Moving forward as a country, we need a disciplined, professional and well-resourced Police Force that serves the nation and ordinary Sierra Leoneans, and not just our chosen representatives and governors. The Police (and for that matter the Judiciary and Anti-Corruption Commission) acting on “orders from above” should be a thing of the past, if we are to put our democracy to the test and rest. It was thus a big moment in our history when former Police Inspector-General, Mr. Keith Biddle, charged the late Hon. S. B. Marrah, then Majority Leader of the House of Parliament who was revered by H. E. President Kabbah, to court for assaulting a Police officer on duty!

The Army and other security forces should equally be patriotic and impartial in executing their duties to the State; their business being to impartially defend the lives and properties of every Sierra Leonean. The foreign/UN training of segments of the Army and the Police Forces should thus show out when on national duty.

Conclusion:

Our history of violence during the nation’s civil insurrection has clearly taught us to be true to ourselves, love one another and stand above bigotry, sycophancy and ethnic or regional hate. It begs the question to be religiously tolerant and inter-marry each other but yet remain politically divided; such state of affairs only exist when never-do-wells and charlatans (both at home and abroad) identify their political and selfish goals ahead of us, often through party politics, and use them to plunder the state and divide us. Never again, should we permit this state of affairs to prevail and continue!

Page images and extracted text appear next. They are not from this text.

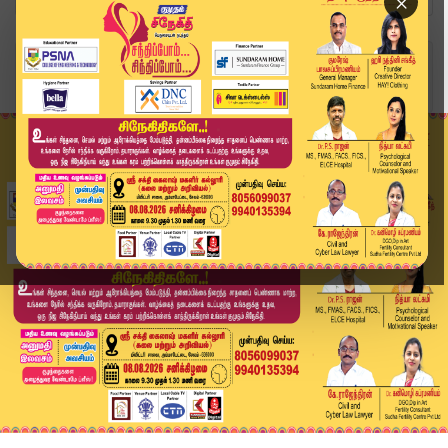
×
Home
வீடியோ ஸ்டோரி
பணம் பறிக்க முதல் மனைவி திட்டம் நடிகர் சரவணன்கு...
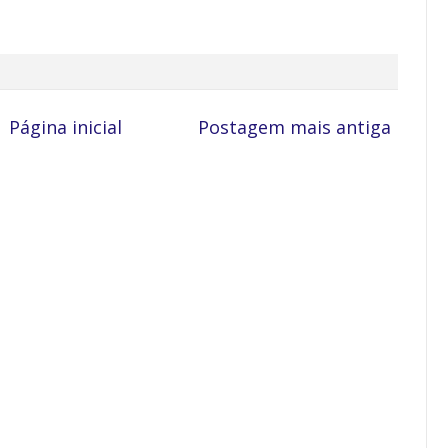
Página inicial
Postagem mais antiga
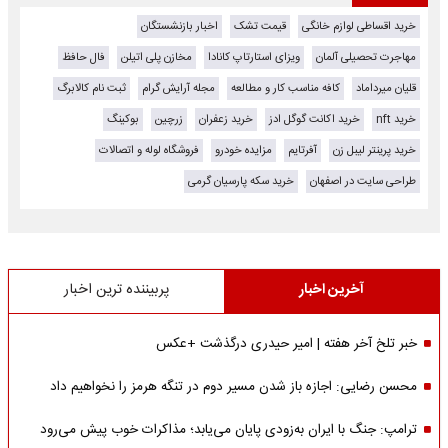
خرید اقساطی لوازم خانگی
قیمت تشک
اخبار بازنشستگان
مهاجرت تحصیلی آلمان
ویزای استارتاپ کانادا
مخازن پلی اتیلن
فال حافظ
قلیان میرداماد
کافه مناسب کار و مطالعه
مجله آرایش گرام
ثبت نام کالابرگ
خرید nft
خرید اکانت گوگل ادز
خرید زعفران
زرچین
بوکینگ
خرید پرینتر لیبل زن
آفرتایم
مزایده خودرو
فروشگاه لوله و اتصالات
طراحی سایت در اصفهان
خرید سکه پارسیان گرمی
آخرین اخبار
پربیننده ترین اخبار
خبر تلخ آخر هفته | امیر حیدری درگذشت +عکس
محسن رضایی: اجازه باز شدن مسیر دوم در تنگه هرمز را نخواهیم داد
ترامپ: جنگ با ایران به‌زودی پایان می‌یابد؛ مذاکرات خوب پیش می‌رود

And in order to remove the above sense of hope from rhetoric to action, it is time well-informed, well-meaning and enlightened Sierra Leoneans with a patriotic mindset, whatever their discipline, stepped up to fill the political space. This will certainly not be a welcoming idea to those ill-motivated folks whose breadbasket is the political plantation; but to eschew leadership challenges because of the smears that self-seeking charlatans peddle is to resign oneself to the blame game of mediocrity and generational finger-pointing. The constructive political debate or national dialogue must therefore start now, as it is often out of hard times and economic challenges that nations rise to map out their positive future!

Genuine and peaceful dialogue also means truly reviewing our current economic, social and constitutional situations and setting out a blue print for coming generations, so that successive political systems and regimes do not interfere with or derail our democratic path to success using tribal, regional or partisan underpinnings. I pray that our country rises again from the debris of being the first in many things after our 1961 independence until we lost it all through successive self-seeking power acquisitions!

May Allah bless Sierra Leone always!